Contingency time can be a very valuable asset, particularly for SEO. It gives you some breathing room to mitigate unexpected changes or delays. Exactly how much time you allow depends on your individual circumstances but 10% is usually a good starting point.
Ring-fenced contingency time could be used for:
- Testing time (this can be for anything from launching a new platform, making changes to page structure or hierarchy or migration planning).
- ‘Core update’ reviews. Whilst we all know that Google releases slight tweaks to their search algorithms that number in the hundreds every year, it can pay dividends to carve out time to check things over following a Core Update. Usually these are bi-annual, and announced in advance, so you’ve got a least a little warning. This is especially prudent if your site sits in a ‘Your Money or Your Life’ vertical, such as health or finance.
- Implementation reviews.

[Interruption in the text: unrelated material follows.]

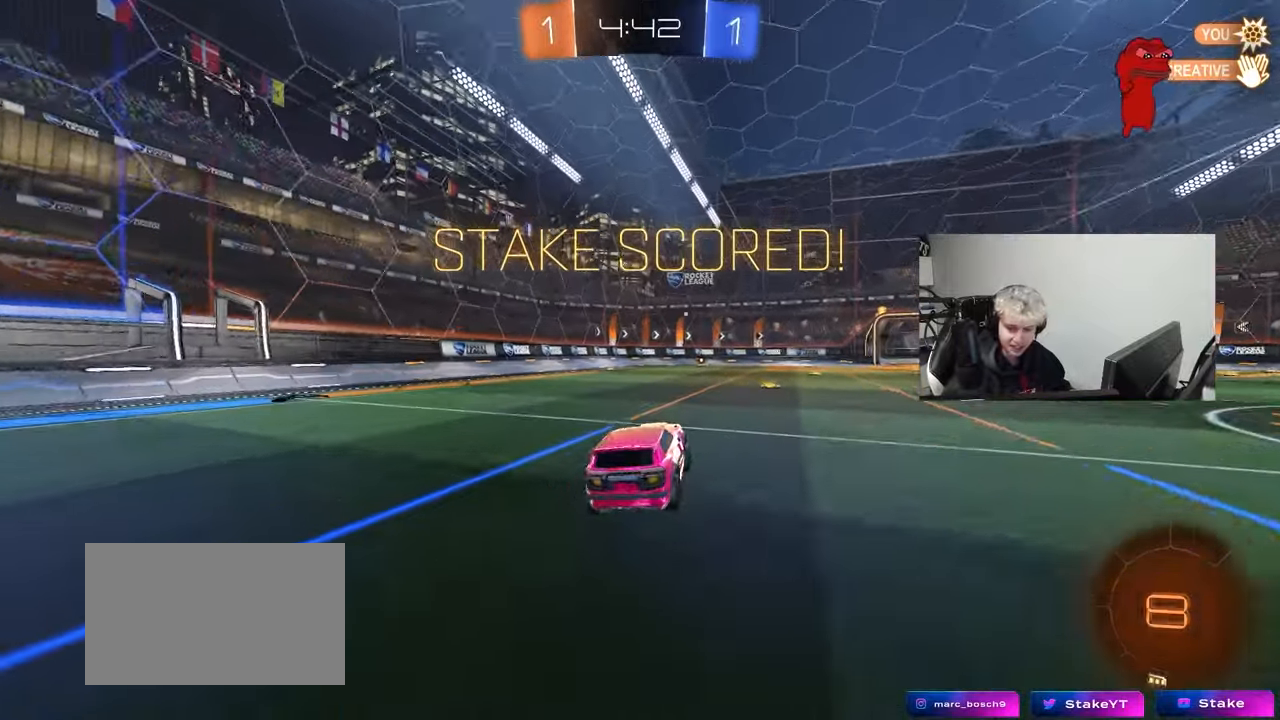
{"keys": [], "mouse": [], "mouse_move": "still", "events": [[67, "w", "down"], [150, "mouse_right", "down"], [300, "mouse_right", "up"], [350, "mouse_right", "down"], [400, "w", "up"], [483, "mouse_right", "up"]]}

This gives you an opportunity to take stock of what has been implemented (and what’s still outstanding) and, if needed, re-address priorities with your stakeholders. We like to review overall progress and performance at least once a quarter with clients (over and above our usual monthly reporting), but naturally, this can be much more frequent if you’re working through things quickly.
All this being said, don’t allow the flexibility to come at a cost to your initial framework. If you were to remove part or all of a load-bearing wall without reinforcing the structure, at best you’re facing sagging floors and windows and doors that stick. Worst case scenario, the house may actually collapse. Don’t allow the same to happen to your roadmap. Return to the audit results to ensure you’re still prioritising those needle movers.

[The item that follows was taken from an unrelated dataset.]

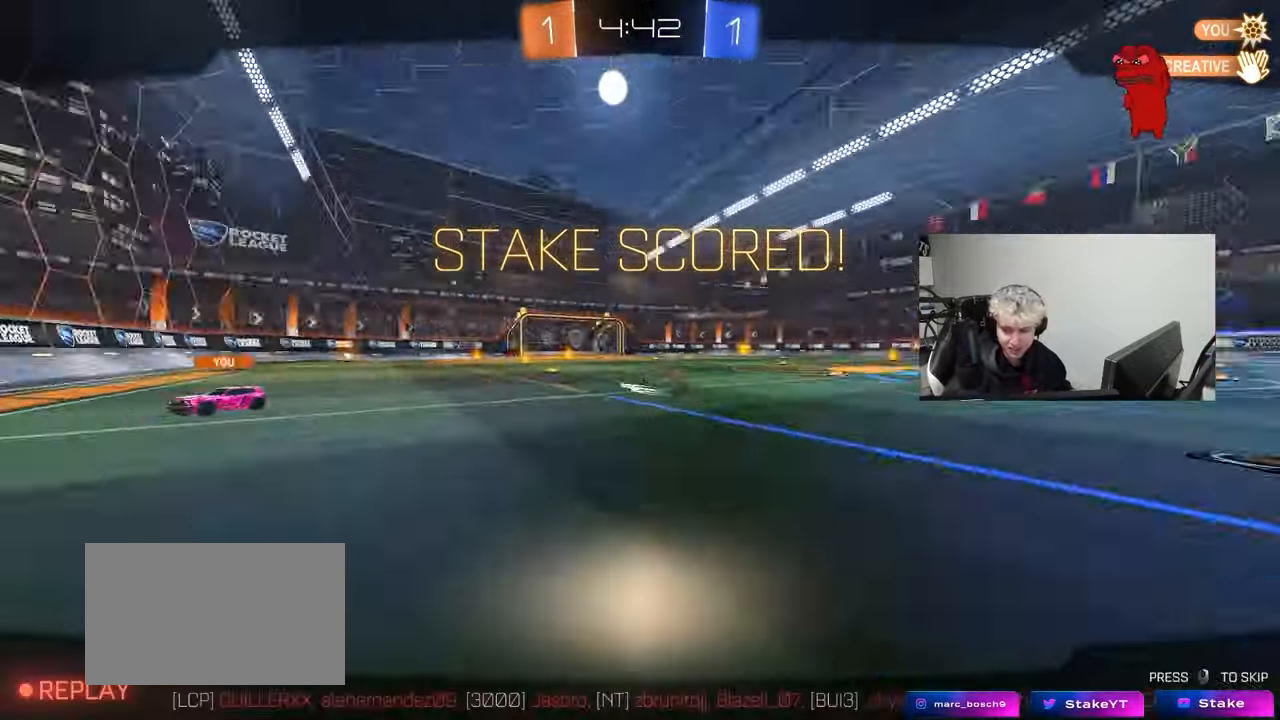
{"keys": [], "mouse": ["right"], "mouse_move": "down-left", "events": [[83, "mouse_right", "down"], [267, "tab", "down"], [317, "mouse_right", "up"], [400, "mouse_right", "down"], [500, "tab", "up"]]}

Tracking & reporting on activities
Ah, reporting. The slightly less exciting, but nonetheless crucial element of your roadmap.
At Blue Array, we champion a ‘North Star Goal’. This celestially themed target gives both us as consultants, and our clients, a key point to work towards.
If there are ‘one-off’ tasks, the impact of these might be inputted directly into a column within the roadmap. Examples of this might include total organic entrances to a landing page over a set period of time, number of pages indexed over a set period of time, or whether a piece of coverage gained a follow or no follow backlink.
However, often this alone isn’t enough to get a good grasp on how things are progressing. For that reason, to visualise progress towards this goal, we’ll use Google Data Studio, which as you’d expect, is ideal for pulling in metrics from Google Analytics and Search Console.
Building an SEO roadmap is similar to building a house. It’s success lies in careful planning, collaboration and sometimes, the flexibility to compromise.
To ensure your roadmap is successful, keep in mind the following:
- Do your research first. A strong understanding of the most pressing current SEO issues on the site, together with a knowledge of the most impactful opportunities is paramount to planning a roadmap that will drive results.
- Ensure key stakeholders have a clear understanding of their roles in relation to the roadmap; getting buy-in across all parties is crucial to getting things done.
- Return to your roadmap regularly – are your upcoming tasks still relevant or have other projects taken precedence over them? Are there any new competitor threats or opportunities that might merit a slight pivot in strategy?
Whilst roadmaps aren’t unique to SEO, they play an important role in driving implementation.